Молча поднявшись из-за стола, Эдгар склонился к руке матери. В этом жесте было и прощание, и нежность, и готовность ехать. Улыбка скользнула по слегка побледневшему лицу Эдгара: он и сам испытывал нетерпение и волновался. Ехать, конечно, было рано. До прибытия поезда оставалось еще два часа.
Разговаривая с подругой, Ройская с плохо скрываемым беспокойством поглядывала на Спыхалу. Наконец тот встал и сказал:
— Пойду пройдусь к трамвайной остановке, может, Юзека встречу.
Ройская поблагодарила его взглядом и снова вернулась к тому, что занимало ее мысли:
— Мои мальчики такие посредственные, такие обыкновенные. Я очень люблю их, прямо-таки безумно люблю, но иногда завидую тебе, Паулинка. У тебя талантливые дети. А моя бедная Геленка…
— Да, — серьезно ответила Шиллер, — но с необыкновенными детьми приходится очень трудно.
Спыхала вышел из дому и по пыльной дороге, меж все тех же неизменных акаций, направился к остановке. Дача Шиллеров была расположена невдалеке от так называемого Среднего Фонтана. Трамваи из Одессы ходили сюда с большими интервалами. Было еще очень душно, вечер не принес прохлады. Идя под сенью акаций, Спыхала с радостью подумал, что через несколько дней он войдет сюда, в этот теплый и чистый сумрак, вместе с Олей. «Еще совсем дитя, и такая красивая, добрая», — думал он. Переждав два трамвая, Спыхала вернулся на дачу. Юзека все не было.
В растворенные окна столовой долетал шум моря. На столе на серебряных подносах лежали сливы и арбузы. Для Эльжуни был приготовлен прибор. Обе матери молчаливо сидели за столом. В углу шумел самовар, слуга в белой куртке сновал по комнате. Все дышало тишиной ожидания.

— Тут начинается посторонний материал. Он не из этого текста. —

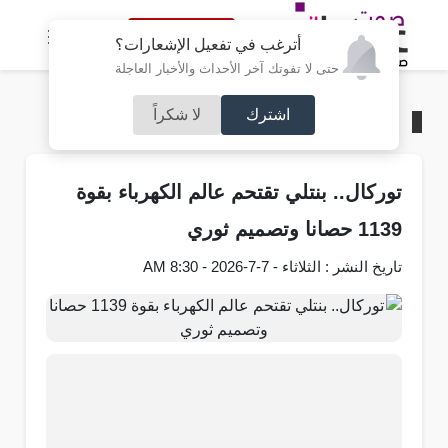
النسخة الكاملة
أترغب في تفعيل الإشعارات؟
حتى لا تفوتك آخر الأحداث والأخبار العاجلة
اشترك
لا شكراً
الرئيسية
/
سيارات
توركال.. بنتلي تقتحم عالم الكهرباء بقوة
1139 حصانا وتصميم ثوري
تاريخ النشر : الثلاثاء - 7-7-2026 - 8:30 AM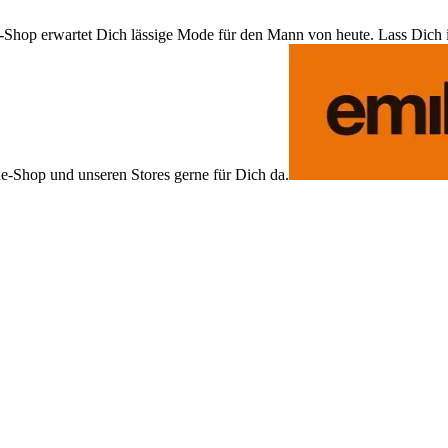
Shop erwartet Dich lässige Mode für den Mann von heute. Lass Dich ins
ne-Shop und unseren Stores gerne für Dich da.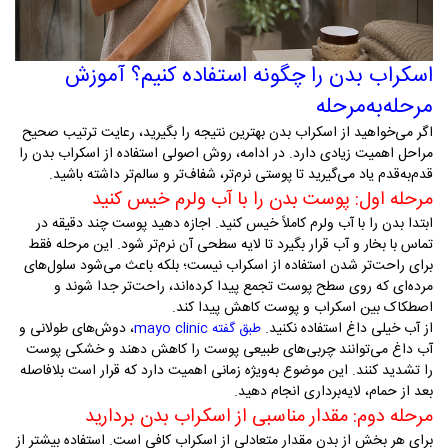
اسکراب بدن را چگونه استفاده کنیم؟ آموزش
مرحله‌به‌مرحله
اگر می‌خواهید از اسکراب بدن بهترین نتیجه را بگیرید، رعایت ترتیب صحیح
مراحل اهمیت زیادی دارد. در ادامه، روش اصولی استفاده از اسکراب بدن را
قدم‌به‌قدم یاد می‌گیرید تا پوستی نرم‌تر، شفاف‌تر و سالم‌تر داشته باشید
.
مرحله اول: پوست بدن را با آب ولرم خیس کنید
ابتدا بدن را با آب ولرم کاملاً خیس کنید. اجازه دهید پوست چند دقیقه در
تماس با بخار و آب قرار بگیرد تا لایه سطحی آن نرم‌تر شود. این مرحله فقط
برای راحت‌تر شدن استفاده از اسکراب نیست؛ بلکه باعث می‌شود سلول‌های
مرده‌ای که روی سطح پوست تجمع پیدا کرده‌اند، راحت‌تر جدا شوند و
اصطکاک بین اسکراب و پوست کاهش پیدا کند
.
از آب خیلی داغ استفاده نکنید.
،
دوش‌های طولانی و
طبق گفته mayo clinic
آب داغ می‌توانند چربی‌های طبیعی پوست را کاهش دهند و خشکی پوست
را تشدید کنند. این موضوع به‌ویژه زمانی اهمیت دارد که قرار است بلافاصله
بعد از حمام، لایه‌برداری انجام دهید
.
مرحله دوم: مقدار مناسبی از اسکراب بدن بردارید
برای هر بخش از بدن مقدار متعادلی از اسکراب کافی است. استفاده بیشتر از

Спыхала уселся в большое кресло и, не выпуская изо рта папиросу, вздремнул, наверно, потому что не заметил, как прошло почти три часа. Было уже одиннадцать.
Перед домом раздался стук коляски, слуга Грегорко бросился в прихожую, туда же поспешили дамы. Казимеж остался в столовой. Под окнами не утихали движение, шум, голоса, в дом вносились чемоданы, слышался незнакомый женский смех, и наконец все вошли в комнату.
Элизабет Шиллер — панна Эльжбета — была небольшого роста, хорошо сложена. Голубые, чуть навыкате глаза ее скользнули по незнакомому юноше. Красивым, низким, чуть хрипловатым голосом она оживленно рассказывала о том, что было в дороге, как опоздал поезд, вспоминала о каком-то австрийском кондукторе. Тут же с увлечением занялась фруктами, надкусила одну сливу, испачкав губы сладким соком, вытирала руки, лицо, смеялась, — была счастлива. Она сидела за столом, играла вилкой, ела то, что подавалось, — фрукты, хлеб, шоколад — все разом. Букет темнозолотистых роз Эльжуня бережно отдала на попечение матери.